Porque mientras el gobierno provincial recurre al endeudamiento para afrontar obligaciones básicas como el pago de salarios, mientras se acumulan tensiones con municipios, organismos y sectores productivos, y mientras la economía real muestra signos de agotamiento, minimizar el peso del gasto político equivale a negar una parte central del problema.


No se trata únicamente de una discusión contable. Se trata de legitimidad.
En contextos de restricción fiscal, cada peso que se destina al sostenimiento de la estructura política debe poder justificarse con resultados concretos en la gestión. Y cuando esos resultados no aparecen —cuando no hay avances estructurales en la matriz productiva, ni mejoras sustanciales en infraestructura, ni señales claras de ordenamiento financiero— el gasto político deja de ser una herramienta de gobierno para convertirse en una carga difícil de explicar.
La magnitud de la planta política no es irrelevante. Es un indicador del modelo de gestión. Habla de cómo se distribuye el poder, de qué se prioriza y, sobre todo, de cómo se administran los recursos en un contexto de escasez.

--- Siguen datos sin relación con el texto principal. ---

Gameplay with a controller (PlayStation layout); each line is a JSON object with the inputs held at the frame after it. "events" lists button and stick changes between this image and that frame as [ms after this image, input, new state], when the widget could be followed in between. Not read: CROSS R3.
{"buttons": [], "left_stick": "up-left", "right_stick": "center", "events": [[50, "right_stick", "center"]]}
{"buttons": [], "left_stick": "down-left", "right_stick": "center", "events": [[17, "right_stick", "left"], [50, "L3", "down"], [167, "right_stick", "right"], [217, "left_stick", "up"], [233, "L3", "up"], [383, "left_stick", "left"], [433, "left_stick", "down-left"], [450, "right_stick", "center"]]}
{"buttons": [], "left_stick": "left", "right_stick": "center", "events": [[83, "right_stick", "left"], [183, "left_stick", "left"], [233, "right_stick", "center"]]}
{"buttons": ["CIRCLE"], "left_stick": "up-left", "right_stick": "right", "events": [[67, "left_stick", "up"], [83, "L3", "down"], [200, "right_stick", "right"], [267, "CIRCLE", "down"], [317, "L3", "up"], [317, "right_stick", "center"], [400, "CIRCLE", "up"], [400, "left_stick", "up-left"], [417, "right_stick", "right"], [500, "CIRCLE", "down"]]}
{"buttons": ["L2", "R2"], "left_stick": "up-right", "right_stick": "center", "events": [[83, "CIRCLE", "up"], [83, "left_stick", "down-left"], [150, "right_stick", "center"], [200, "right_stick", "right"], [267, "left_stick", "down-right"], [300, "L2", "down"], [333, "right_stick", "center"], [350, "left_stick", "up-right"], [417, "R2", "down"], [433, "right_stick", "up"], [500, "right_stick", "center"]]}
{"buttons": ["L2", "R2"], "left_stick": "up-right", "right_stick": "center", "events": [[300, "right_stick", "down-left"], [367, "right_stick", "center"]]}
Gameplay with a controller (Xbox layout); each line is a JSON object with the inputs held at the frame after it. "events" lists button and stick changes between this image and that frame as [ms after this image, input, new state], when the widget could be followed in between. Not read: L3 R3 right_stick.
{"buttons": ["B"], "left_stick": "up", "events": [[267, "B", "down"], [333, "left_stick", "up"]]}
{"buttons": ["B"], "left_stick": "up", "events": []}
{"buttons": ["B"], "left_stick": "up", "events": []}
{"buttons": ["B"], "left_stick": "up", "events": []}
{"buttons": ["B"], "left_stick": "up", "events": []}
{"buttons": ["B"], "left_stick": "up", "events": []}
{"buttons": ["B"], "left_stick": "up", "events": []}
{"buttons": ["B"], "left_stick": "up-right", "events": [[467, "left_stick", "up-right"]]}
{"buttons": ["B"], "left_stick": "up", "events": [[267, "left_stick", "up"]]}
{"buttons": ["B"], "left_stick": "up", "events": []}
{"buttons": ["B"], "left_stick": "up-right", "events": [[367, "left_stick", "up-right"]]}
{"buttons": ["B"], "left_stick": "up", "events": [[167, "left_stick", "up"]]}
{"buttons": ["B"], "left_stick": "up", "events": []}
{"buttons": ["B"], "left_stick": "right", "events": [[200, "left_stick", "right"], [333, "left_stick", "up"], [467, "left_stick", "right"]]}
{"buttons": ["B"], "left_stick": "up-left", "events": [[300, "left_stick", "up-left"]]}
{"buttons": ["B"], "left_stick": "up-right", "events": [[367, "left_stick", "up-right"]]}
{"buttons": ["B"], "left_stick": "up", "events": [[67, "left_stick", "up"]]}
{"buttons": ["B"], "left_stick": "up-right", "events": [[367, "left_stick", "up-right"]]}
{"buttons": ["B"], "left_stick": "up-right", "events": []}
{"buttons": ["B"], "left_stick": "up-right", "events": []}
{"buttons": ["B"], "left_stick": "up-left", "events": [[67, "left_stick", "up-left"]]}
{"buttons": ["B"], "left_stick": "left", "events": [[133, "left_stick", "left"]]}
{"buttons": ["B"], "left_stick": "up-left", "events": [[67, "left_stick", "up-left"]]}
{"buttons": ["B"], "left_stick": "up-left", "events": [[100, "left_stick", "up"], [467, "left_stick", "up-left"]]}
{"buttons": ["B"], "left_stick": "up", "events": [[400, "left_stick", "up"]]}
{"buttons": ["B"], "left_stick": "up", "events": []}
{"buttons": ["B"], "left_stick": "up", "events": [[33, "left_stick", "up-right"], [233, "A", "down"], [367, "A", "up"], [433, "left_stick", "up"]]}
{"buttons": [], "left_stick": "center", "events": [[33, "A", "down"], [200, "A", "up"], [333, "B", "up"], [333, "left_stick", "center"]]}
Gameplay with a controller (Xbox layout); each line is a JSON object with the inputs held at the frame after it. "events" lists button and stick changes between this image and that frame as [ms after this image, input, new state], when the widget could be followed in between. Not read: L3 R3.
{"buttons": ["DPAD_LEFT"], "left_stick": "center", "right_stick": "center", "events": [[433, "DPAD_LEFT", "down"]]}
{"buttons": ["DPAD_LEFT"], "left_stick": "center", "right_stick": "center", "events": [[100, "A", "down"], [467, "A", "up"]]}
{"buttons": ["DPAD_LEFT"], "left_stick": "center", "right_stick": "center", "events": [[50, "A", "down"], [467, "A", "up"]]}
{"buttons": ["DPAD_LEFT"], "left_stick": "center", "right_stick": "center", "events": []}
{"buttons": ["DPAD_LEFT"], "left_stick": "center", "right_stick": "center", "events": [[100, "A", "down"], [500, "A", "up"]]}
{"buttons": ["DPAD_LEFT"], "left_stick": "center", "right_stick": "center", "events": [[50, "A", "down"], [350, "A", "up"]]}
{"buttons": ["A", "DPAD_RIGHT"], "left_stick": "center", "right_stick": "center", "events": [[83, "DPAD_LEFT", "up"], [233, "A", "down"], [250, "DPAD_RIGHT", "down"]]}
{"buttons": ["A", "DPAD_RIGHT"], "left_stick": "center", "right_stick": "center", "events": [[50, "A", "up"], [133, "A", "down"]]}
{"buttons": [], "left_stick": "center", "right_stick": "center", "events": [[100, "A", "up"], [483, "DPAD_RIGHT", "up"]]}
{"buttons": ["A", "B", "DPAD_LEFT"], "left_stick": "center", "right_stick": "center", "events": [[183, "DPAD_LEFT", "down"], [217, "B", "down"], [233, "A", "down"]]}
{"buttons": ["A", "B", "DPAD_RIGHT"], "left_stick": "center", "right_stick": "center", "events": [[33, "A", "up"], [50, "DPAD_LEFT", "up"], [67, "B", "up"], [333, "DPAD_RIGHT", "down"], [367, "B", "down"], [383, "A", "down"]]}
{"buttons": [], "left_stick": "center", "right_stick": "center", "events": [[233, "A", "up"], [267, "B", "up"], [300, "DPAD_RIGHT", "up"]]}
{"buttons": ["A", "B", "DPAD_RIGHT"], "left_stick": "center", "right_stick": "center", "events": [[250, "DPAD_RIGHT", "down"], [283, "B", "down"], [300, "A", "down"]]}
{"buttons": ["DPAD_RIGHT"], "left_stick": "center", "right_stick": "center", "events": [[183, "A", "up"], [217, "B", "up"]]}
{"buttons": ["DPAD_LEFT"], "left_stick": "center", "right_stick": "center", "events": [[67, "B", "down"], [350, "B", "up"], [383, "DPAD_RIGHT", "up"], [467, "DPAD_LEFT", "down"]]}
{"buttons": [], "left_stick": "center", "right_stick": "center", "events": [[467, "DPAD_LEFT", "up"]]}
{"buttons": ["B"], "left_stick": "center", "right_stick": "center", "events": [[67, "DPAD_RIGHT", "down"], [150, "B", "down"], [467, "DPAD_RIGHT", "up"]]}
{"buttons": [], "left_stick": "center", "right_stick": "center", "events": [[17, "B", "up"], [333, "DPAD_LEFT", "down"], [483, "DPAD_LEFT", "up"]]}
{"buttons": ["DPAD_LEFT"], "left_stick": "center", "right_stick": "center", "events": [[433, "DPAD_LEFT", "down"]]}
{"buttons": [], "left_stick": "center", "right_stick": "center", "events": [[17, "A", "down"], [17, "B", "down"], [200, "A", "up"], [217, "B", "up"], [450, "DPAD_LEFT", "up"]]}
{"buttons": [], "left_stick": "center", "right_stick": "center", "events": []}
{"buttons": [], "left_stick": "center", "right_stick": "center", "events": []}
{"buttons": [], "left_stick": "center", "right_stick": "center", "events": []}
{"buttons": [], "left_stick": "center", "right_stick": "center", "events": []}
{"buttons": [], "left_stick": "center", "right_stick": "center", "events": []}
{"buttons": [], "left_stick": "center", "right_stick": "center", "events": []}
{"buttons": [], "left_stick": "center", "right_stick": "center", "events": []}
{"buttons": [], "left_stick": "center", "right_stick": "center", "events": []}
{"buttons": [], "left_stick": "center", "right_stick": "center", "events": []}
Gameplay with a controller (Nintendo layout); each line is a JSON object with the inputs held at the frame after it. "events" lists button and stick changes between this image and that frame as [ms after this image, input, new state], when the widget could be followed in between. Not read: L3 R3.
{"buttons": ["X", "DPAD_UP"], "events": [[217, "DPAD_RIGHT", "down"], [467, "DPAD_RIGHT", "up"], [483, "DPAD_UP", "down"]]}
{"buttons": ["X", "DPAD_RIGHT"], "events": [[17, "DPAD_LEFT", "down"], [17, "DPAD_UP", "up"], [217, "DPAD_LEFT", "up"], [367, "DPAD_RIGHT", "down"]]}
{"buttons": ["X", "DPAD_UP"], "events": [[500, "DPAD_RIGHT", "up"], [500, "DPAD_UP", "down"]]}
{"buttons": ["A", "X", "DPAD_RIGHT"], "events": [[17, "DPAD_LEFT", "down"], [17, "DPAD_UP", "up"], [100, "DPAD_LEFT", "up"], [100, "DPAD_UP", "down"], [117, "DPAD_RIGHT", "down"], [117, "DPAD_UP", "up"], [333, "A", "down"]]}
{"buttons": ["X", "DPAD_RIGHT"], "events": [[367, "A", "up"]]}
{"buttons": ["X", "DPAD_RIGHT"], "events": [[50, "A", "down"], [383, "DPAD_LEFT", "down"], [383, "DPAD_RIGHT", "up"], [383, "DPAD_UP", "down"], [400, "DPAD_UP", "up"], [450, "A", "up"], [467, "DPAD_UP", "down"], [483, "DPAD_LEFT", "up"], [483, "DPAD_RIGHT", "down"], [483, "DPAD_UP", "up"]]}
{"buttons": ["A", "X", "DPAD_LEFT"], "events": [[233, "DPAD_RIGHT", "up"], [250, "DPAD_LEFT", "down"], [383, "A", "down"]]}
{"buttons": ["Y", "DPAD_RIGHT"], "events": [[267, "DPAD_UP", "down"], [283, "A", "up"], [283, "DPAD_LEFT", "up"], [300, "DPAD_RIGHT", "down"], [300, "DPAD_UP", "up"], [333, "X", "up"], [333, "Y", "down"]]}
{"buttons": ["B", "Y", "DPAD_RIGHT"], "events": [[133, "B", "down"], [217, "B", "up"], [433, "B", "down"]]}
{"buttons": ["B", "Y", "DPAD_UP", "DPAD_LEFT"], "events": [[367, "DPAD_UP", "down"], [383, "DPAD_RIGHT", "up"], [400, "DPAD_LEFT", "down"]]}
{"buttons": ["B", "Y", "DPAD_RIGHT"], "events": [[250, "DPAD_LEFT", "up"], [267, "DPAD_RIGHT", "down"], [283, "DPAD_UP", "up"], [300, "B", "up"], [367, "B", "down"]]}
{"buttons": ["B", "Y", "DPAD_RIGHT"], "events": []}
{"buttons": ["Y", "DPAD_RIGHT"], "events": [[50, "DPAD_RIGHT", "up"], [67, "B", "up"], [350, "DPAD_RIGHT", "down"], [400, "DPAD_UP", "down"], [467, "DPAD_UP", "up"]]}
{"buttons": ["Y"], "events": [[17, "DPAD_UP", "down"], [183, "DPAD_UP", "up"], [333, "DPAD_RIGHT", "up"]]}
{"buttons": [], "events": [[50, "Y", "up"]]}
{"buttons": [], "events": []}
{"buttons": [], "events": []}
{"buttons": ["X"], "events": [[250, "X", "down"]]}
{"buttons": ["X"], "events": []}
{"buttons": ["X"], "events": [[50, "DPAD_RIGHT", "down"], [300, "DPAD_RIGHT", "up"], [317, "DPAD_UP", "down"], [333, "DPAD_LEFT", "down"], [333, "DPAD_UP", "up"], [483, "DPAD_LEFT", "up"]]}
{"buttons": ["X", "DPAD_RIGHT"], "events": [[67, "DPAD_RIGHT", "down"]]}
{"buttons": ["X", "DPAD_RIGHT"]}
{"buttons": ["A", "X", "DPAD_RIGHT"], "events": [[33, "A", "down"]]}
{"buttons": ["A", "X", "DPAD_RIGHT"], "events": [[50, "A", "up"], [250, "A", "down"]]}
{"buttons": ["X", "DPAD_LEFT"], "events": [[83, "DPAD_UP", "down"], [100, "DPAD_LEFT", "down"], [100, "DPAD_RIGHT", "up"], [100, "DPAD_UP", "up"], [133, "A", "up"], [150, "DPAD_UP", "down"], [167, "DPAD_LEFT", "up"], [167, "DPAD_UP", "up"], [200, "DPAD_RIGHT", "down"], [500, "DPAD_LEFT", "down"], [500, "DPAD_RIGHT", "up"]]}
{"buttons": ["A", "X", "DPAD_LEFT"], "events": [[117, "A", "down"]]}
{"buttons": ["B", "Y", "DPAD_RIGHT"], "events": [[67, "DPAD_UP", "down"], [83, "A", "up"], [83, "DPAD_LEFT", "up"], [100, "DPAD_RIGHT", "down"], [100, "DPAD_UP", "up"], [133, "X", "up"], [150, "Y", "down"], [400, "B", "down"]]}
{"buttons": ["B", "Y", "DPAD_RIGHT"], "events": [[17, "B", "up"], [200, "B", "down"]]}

Decir que es “insignificante” es, en el fondo, desconocer el esfuerzo que realiza la sociedad para sostener al Estado.
Porque el déficit no es una abstracción técnica: se traduce en deuda, en menor capacidad de inversión, en presión fiscal futura y en una creciente fragilidad financiera. Y en ese escenario, cada decisión que incremente el gasto estructural sin una contrapartida clara agrava el problema.
Más aún cuando ese gasto está vinculado a cargos políticos.
La política no puede exigir sacrificios hacia afuera y relativizar sus propios costos hacia adentro. No puede pedir responsabilidad fiscal mientras amplía o naturaliza estructuras que, lejos de optimizar el funcionamiento del Estado, parecen responder más a lógicas de acumulación de poder que a criterios de eficiencia.
El problema no es solo cuánto se gasta.
El problema es en qué se gasta y con qué resultados.
Minimizar el costo de 1200 cargos políticos en un contexto de déficit sostenido no es una frase aislada: es una señal. Una señal de desconexión con la realidad fiscal de la provincia y con el esfuerzo cotidiano de los fueguinos.
Porque cuando el ajuste siempre es hacia afuera y nunca hacia adentro, lo que se erosiona no es solo el equilibrio financiero.
Se erosiona la credibilidad.
Y sin credibilidad, no hay gestión que se sostenga en el tiempo.